### Task requirements
Put every line of text from all the records below into one numbered list, skipping blank lines and leaving out the pictures.

=== Data for this exercise ===

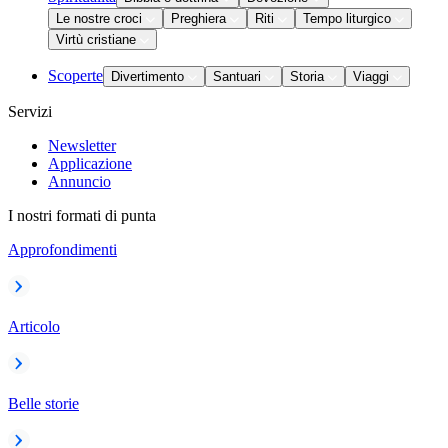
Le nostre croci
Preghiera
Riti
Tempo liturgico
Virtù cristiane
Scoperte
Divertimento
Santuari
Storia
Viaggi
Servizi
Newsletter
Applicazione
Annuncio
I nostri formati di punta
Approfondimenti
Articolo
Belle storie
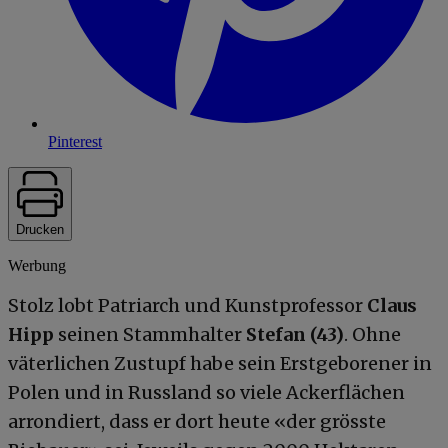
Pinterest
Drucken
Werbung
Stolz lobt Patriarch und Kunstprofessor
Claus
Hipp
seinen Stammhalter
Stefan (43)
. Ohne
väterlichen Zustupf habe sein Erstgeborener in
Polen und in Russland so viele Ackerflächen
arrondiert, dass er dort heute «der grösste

===

### Answer section
1. Le nostre croci
2. Preghiera
3. Riti
4. Tempo liturgico
5. Virtù cristiane
6. Scoperte
7. Divertimento
8. Santuari
9. Storia
10. Viaggi
11. Servizi
12. Newsletter
13. Applicazione
14. Annuncio
15. I nostri formati di punta
16. Approfondimenti
17. Articolo
18. Belle storie
19. Pinterest
20. Drucken
21. Werbung
22. Stolz lobt Patriarch und Kunstprofessor
23. Claus
24. Hipp
25. seinen Stammhalter
26. Stefan (43)
27. . Ohne
28. väterlichen Zustupf habe sein Erstgeborener in
29. Polen und in Russland so viele Ackerflächen
30. arrondiert, dass er dort heute «der grösste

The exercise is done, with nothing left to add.